Some California police officials cite the rapid implementation of these three criminal justice changes in the span of five years with little time to assess the effects of the previous reform as a major reason why homelessness has recently soared.
If rising chronic homelessness in California was one unintended consequence of rapid-fire criminal justice reforms, then L.A.’s rat-infested, disease-ridden, trash-filled streets are a result of a second set of policy decisions by local officials.
Prior to 2014, commercial waste removal was competitive. Some business owners paid about $960 a year for the service. But, then city officials saw a way to make money and remove some traffic off of L.A.’s busy streets—rather than have five or six different firms removing the trash from a business district, each stopping on different days, why not have a government-enforced monopoly, with one firm bidding for the right to remove trash in each of 11 zones? The result was fewer garbage truck trips and what some business owners say was an increase to about $3,600 in trash-hauling fees per year, a more than three-fold increase.
But instead of paying more for their refuse removal, a few operators in L.A.’s food processing and manufacturing districts found an innovative solution: in exchange for not calling police to remove the homeless squatting on their commercial property, business owners would ask them to carry their garbage away and dump it on the street where it became a common problem.
With cities in the Pacific West gaining a renewed, if forced, appreciation for public sanitation, the question arises as to whether it can happen elsewhere on a magnitude approaching that in L.A., San Francisco and Seattle.

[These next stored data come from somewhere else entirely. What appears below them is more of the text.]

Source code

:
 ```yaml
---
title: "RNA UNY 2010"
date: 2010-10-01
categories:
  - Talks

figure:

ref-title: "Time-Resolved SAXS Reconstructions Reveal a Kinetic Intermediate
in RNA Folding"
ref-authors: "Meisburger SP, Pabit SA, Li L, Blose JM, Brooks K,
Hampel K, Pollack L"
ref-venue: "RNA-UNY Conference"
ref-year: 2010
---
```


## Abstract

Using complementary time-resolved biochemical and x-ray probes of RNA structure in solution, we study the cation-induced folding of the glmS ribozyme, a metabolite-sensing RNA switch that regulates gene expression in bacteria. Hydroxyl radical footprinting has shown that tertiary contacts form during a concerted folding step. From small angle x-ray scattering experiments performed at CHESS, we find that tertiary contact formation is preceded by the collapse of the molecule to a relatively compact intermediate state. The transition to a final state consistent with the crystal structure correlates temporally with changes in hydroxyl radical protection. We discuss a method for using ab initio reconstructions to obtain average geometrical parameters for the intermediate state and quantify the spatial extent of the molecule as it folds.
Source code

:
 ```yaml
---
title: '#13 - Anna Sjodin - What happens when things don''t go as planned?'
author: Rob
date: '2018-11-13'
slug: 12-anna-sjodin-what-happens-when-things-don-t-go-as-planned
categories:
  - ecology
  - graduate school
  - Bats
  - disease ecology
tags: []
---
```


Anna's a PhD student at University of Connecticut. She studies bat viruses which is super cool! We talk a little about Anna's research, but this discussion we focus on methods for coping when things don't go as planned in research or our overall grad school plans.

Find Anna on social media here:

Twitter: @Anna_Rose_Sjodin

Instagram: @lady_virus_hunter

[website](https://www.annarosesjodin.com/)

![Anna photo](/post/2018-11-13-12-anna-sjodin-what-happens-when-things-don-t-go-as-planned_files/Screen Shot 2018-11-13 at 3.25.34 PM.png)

In Austin, Texas, for example, the homeless are increasing in numbers, with encampments dotting underpasses and alongside highways. The progressive-minded City Council is considering revising its ordinances relating to the homeless, with Councilmember Greg Casar noting that, “We won’t be able to arrest away our city’s homelessness problem. Asking for money, sitting or lying down in public and sleeping in tents are basic requirements of survival, especially while homeless.” The council is also considering the allocation of $8 million for homeless housing and support services.
Yet Austin’s own homeless policies have been a frequent source of contention. One major homeless shelter, the Austin Resource Center for the Homeless (ARCH) is located downtown in the entertainment district and far from services, while programs proven to help the homeless, such as Mobile Loaves & Fishes, have been exiled by powerful political forces to the edge of town, eight miles from the city center—just across the street from the city limits.
Further complicating matters is that Austin’s city code bans panhandling. It’s rarely enforced. What is enforced is a ban on street vending that could be suitable to many homeless, such as selling chilled water bottles on a hot day. Alan Graham, the chief executive at Mobile Loaves and Fishes, notes, “Today, through occupational licensing regulation, we have virtually outlawed entrepreneurialism for people who live in extreme poverty. The only remaining bastion of entrepreneurialism is the First Amendment right to beg.”
While homelessness is a nationwide problem with a variety of contributing factors such as domestic violence, drug addiction and mental illness, it’s not likely that L.A.’s perfect storm of chronic homelessness and medieval disease will be seen outside of the Pacific region.